Ещё мы с ней питали склонность к сомнительной кулинарии. Если бы в те времена существовал интернет, пропали бы мы совсем в наших экспериментах! Но поскольку интернета не было, то идеи мы брали из головы или из разговоров с окружающими. Вообще-то, едой нас исправно снабжали мои родители, которые приезжали по пятницам из Москвы с полными сумками, так что наши эксперименты служили не пропитанию, а развлечению.
Так, мы собирали, мыли и высушивали семечки арбузов, и грызли их потом по вечерам, считая самым лучшим лакомством. Или варили компот из ревеня, который приносила глухая старуха Грачёва. Сгущёнку, конечно же, варили. А однажды решили сделать воблу. Вобла в те времена была предметом детского культа. Любить её все любили, а купить было почти невозможно. Можно было самому наловить мелкой рыбёшки в Воре и приготовить. Но рыбёшки в Воре было мало, да у нас и удочек не было. Мальчишки вытаскивали иногда краснопёрку, но, скажем так, кэт-сайз. И мы отправились за рыбой в деревенский магазин через дорогу.
Подмосковные сельпо семидесятых годов заслуживают отдельного рассказа.
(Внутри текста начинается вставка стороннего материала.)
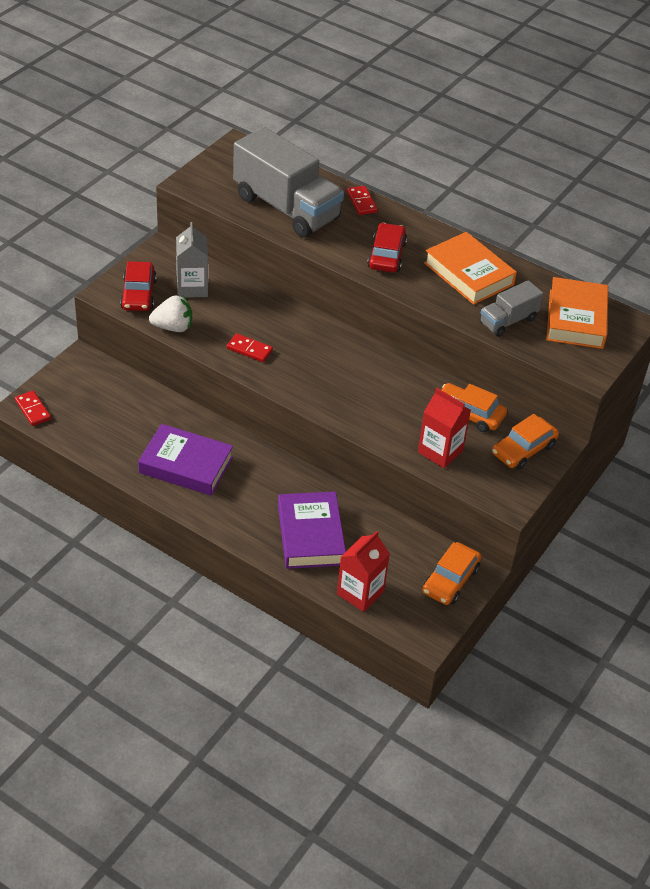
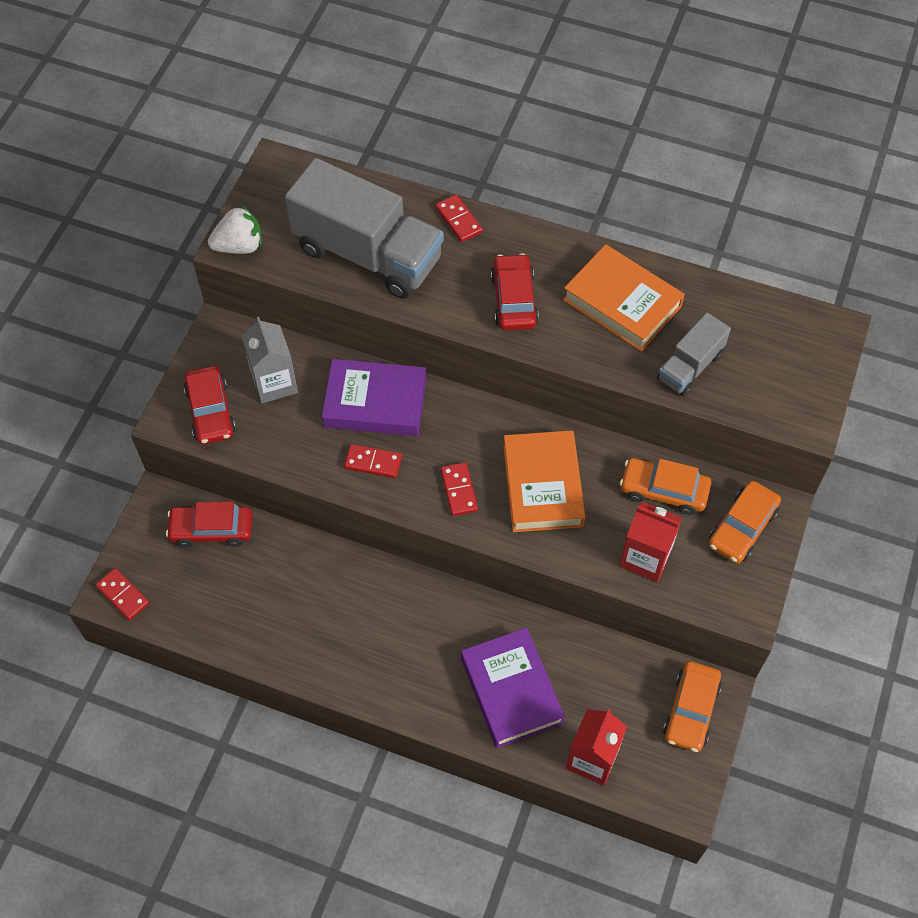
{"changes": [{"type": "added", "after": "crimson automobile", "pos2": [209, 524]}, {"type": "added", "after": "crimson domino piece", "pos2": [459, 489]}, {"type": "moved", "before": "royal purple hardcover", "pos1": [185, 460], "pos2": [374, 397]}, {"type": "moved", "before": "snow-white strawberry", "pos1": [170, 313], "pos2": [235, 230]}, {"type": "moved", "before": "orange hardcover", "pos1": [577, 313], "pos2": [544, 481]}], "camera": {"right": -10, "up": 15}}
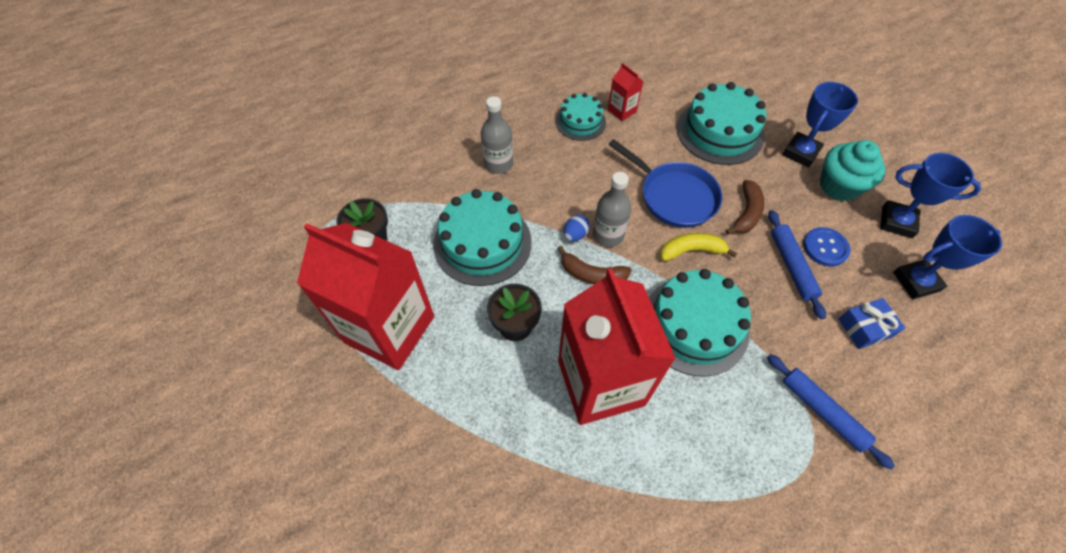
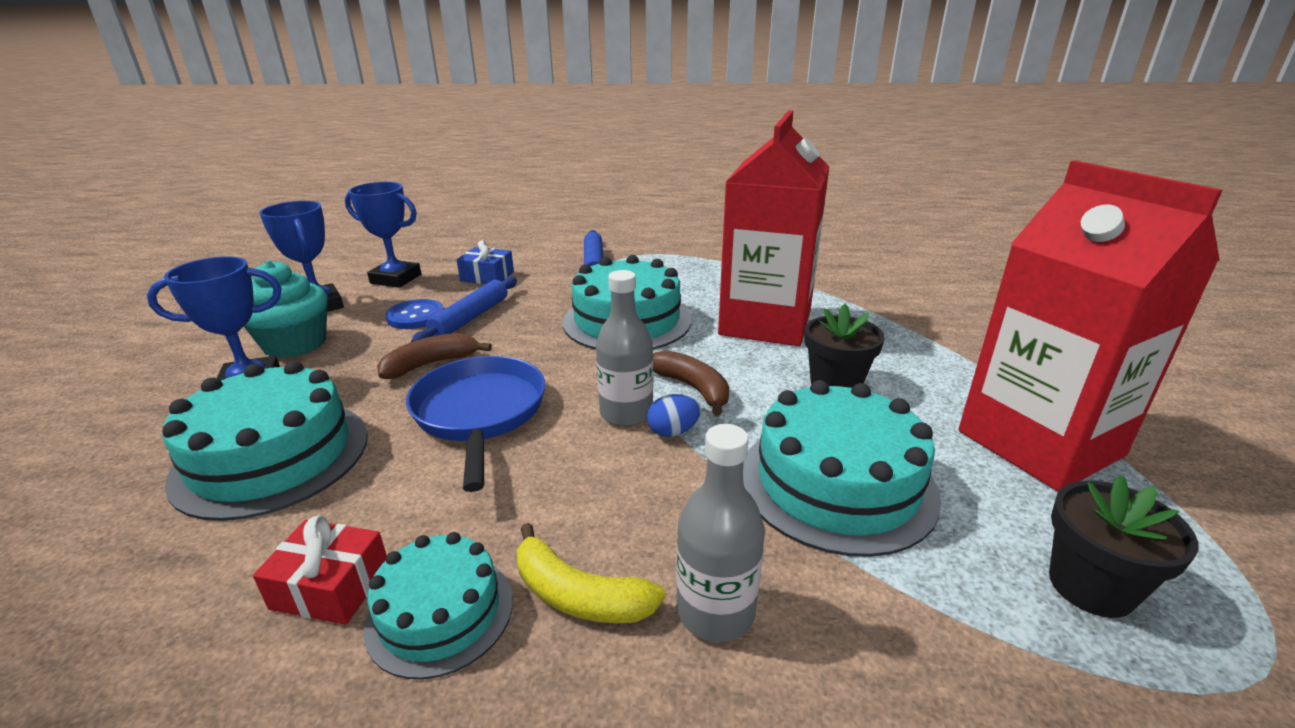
{"changes": [{"type": "moved", "before": "bright yellow banana fruit", "pos1": [698, 247], "pos2": [591, 573]}, {"type": "replaced", "before": "crimson carton", "after": "crimson wrapped gift", "pos1": [625, 92], "pos2": [320, 570]}], "camera": {"right": -145, "up": -30}}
Это был отдельный мир, не похожий на мир современных магазинов. Набор товаров в сельпо был очень странный: там было всё и ничего не было. Одновременно. Слова «логистика» ещё не было в обиходе, а логистика была. Странная только. Из еды постоянно можно было купить два–три вида крупы, каменную соль, серую и крупную, серые же отечественные макароны (а других тогда и в Москве не было) и сахар — песок и кусковой. Ещё полки были заставлены трёхлитровыми банками соков — почти все с мякотью, непрозрачные, кроме совсем уж прозрачного — берёзового. Мука тоже была, а ещё спиртное, маргарин и невкусная карамель с начинкой из варенья. Из мяса только сало, да и то не каждый день. Рыбу замороженную привозили. Дешёвую сразу раскупали, дорогая — морской окунь — лежала в морозильных ларях неделями.
Вот за окунем мы и отправились. Окунь был мелкий, зато нечищенный, голова его составляла почти полтушки, а глаза — почти полголовы. Солить стали по науке: сосед-рыбак подсказал, как тузлук сделать, как рыбку в спину иглой уколоть, залить тузлук из шприца. (В шприцах и иглах у нас недостатка не было). Долго окунь вялился, но, кажется, был вкусный. Не помню про вкус, потому что самое интересное было не есть, а готовить. Ну и гордились мы с Полиной страшно, что вот такие уродились рукодельницы! Всех ребятишек окрестных нашим окунем угощали.
Куда девались мои няни? Для меня они — ни живы, ни умерли. Понятно, конечно, что их давно уже нет на свете, но раз я не помню куда и как они ушли, то, может, где-то они всё-таки есть?